> If you present a picture of a collection of data, a function that maps input values to outputs, and a picture of the output collection of data, that's fairly easy to grasp. The difficulty comes from bothering to describe how the computer does it by running a first-class function on the data
I think your describing the solution to the problem: this is how (pure) functions are introduced in high school or university, and that's also what they fundamentally are defined like!
Of course no function in a computer program is really a black-box, but introducing
f: A -> B
as a black-box gets you far enough for all practical purposes! Defining the properties of a mathematical function and the related categories of injective, surjective and bijective maps between sets is all one needs to know about a (pure) function.
And when it comes to e.g. f(x)=sin(x), how many programmers or high school students could write down an algorithm to calculate e.g. sin(1/4) out of their head?
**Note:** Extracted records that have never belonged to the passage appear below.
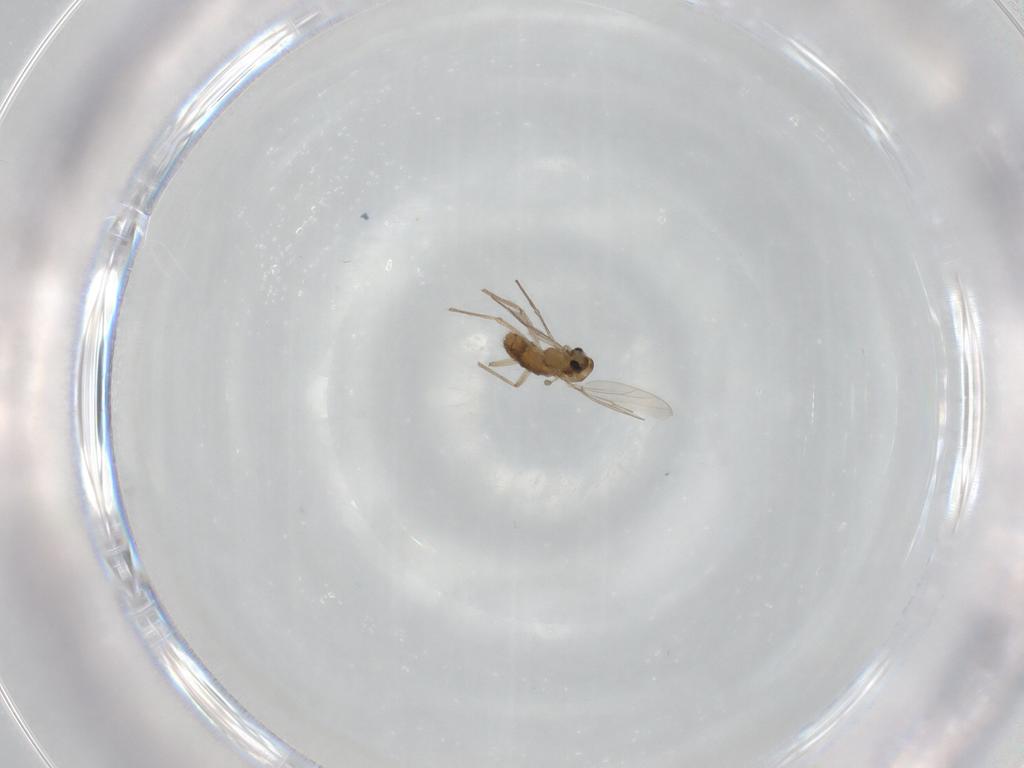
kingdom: Animalia
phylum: Arthropoda
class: Insecta
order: Diptera
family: Chironomidae
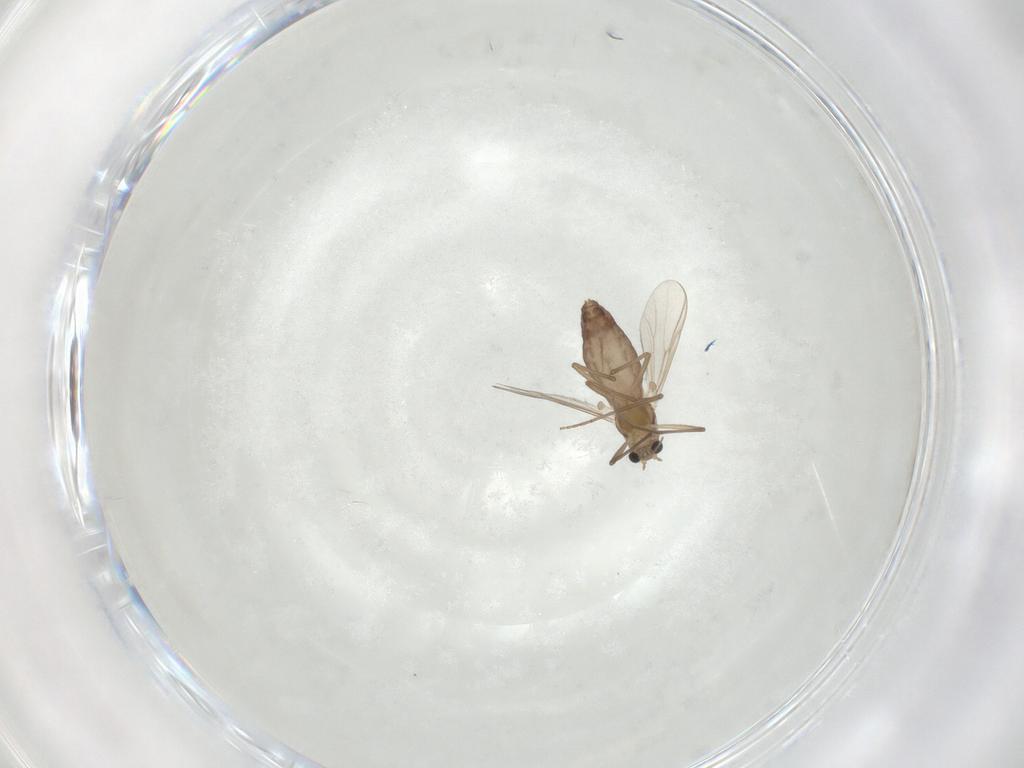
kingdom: Animalia
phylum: Arthropoda
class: Insecta
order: Diptera
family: Chironomidae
I know it's a long-solved basic algebra question, but treating functions as black-boxes can be perfectly fine.
When it comes to programming, of course, shared mutable state (i.e. lexical scoping) and how actual functions in some language relate to these concepts is the meat of the problem.
But even this space can be explored without knowing complex FP concepts. And JS is a great language to do so :)
Any JS programmer learns about the difference between a pure function and an impure "function" in some intuitive fashion sooner or later, because lexical scoping is so much at the heart of the language.
So much that day-to-day work can even include a fair amount of shifting around logic between shared mutable state, function parameters and captured closures.